Tuesday, November 1, 2011

Yesterme, Yesteryou, Yesterday.

Falling asleep at a friends Birthday late Friday night, not because I was bored but because I had attended a couple of late night concerts and I don't bounce back like I used to, got me thinking about why I spend large sums on the past? Steve Winwood, Steely Dan and Stevie Wonder filled up my nostalgia quota, along with denting my bank balance for the month and they got me thinking what this generation will be nostalgic about in a couple of decades? Surely not the Kardashians or Paris Hilton? Maybe Maroon 5 but then their biggest hit at the moment is about a guy from the 60s, still doing his thing today. Will there be a boomer generation harking back to a simpler time?

Nostalgia still sells out concerts and entertainment venues and for those that lived through the cocaine days of the 70s and 80s they celebrate a time of simple joys. Nostalgia sells to many remembering a simpler time, where airlines didn't just stop flying unless the pilots decided not to fly, where you carefully scripted your thoughts before putting them on paper, where you picked up the phone and where change happened over years not minutes. "It's about trying to go back to a time when things were different," says David Sprott, an associate professor of marketing at Washington State University and the author of several studies on the topic. "When things are uncertain in the present time, looking backward is a comforting thing for people to do."

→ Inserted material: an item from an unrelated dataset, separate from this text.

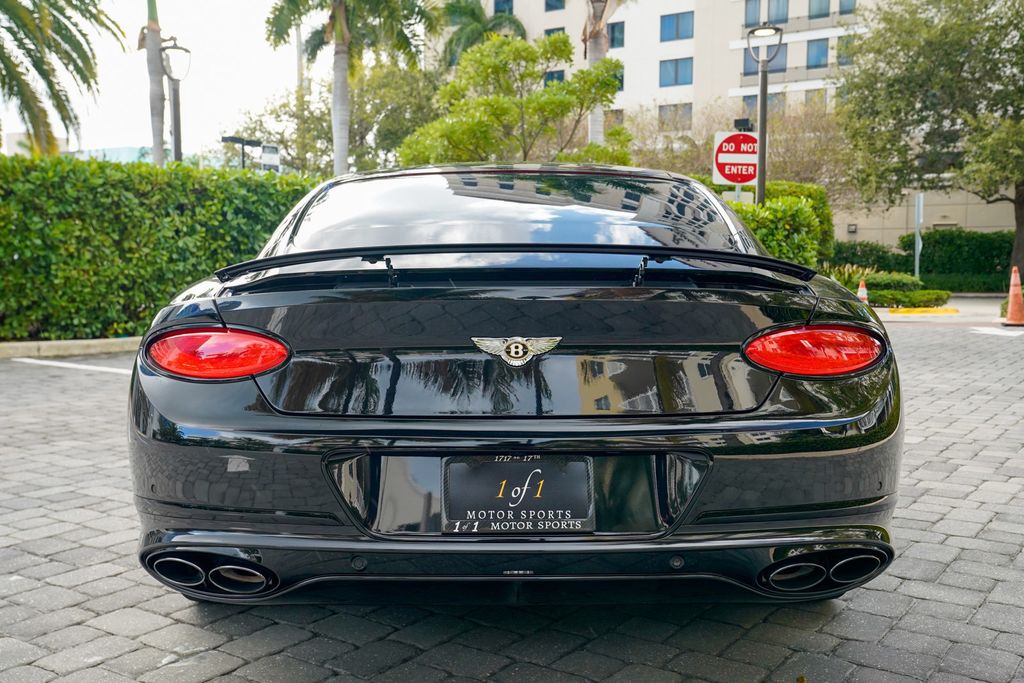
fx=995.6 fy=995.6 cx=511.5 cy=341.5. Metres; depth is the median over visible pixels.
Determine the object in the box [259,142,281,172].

So with change being the only constant today, albeit at rapid speed, what will people remember about the 2000s that they would be willing to pay a premium for? For nostalgia to sell, it has to have an emotional hook, and with today's convenience, instant media generation looking to the next best thing, what will fill their memory bank and empty their online bank? Will we be nostalgic about technology and the men who pioneered it? With technology the mainstay of our society, Steve Jobs will certainly have a slice of that memory bank and perhaps retro versions of the iPod and iPhone for sale in 20409 will remind people of the fun they had with the first tweet, the first time they filmed and down loaded their friend with underpants on his head or even the rush of having something published on the net.

By then the iPhone will have been implanted into your earlobe and you no longer have to type anything into systems and all you will hear around you will be chatter as people communicate with their equipment, which in turn communicates with everyone else. Maybe there will be nostalgic seminars on talking with people, television and radio along with anything we had to pay for, before the net went free. There will be giants of technology Jobs, Gates, Bezos, Page and Brin, Ellison and Zuckerberg, enshrined for the foresight and the legacy they left but will they engender nostalgia for a simpler time when everything seemed simple, even a phone call.

So as Stevie sings Yesterme, Yesteryou, Yesterday, the question remains, what are we building today that will stand the test of time, to be celebrated in decades to come?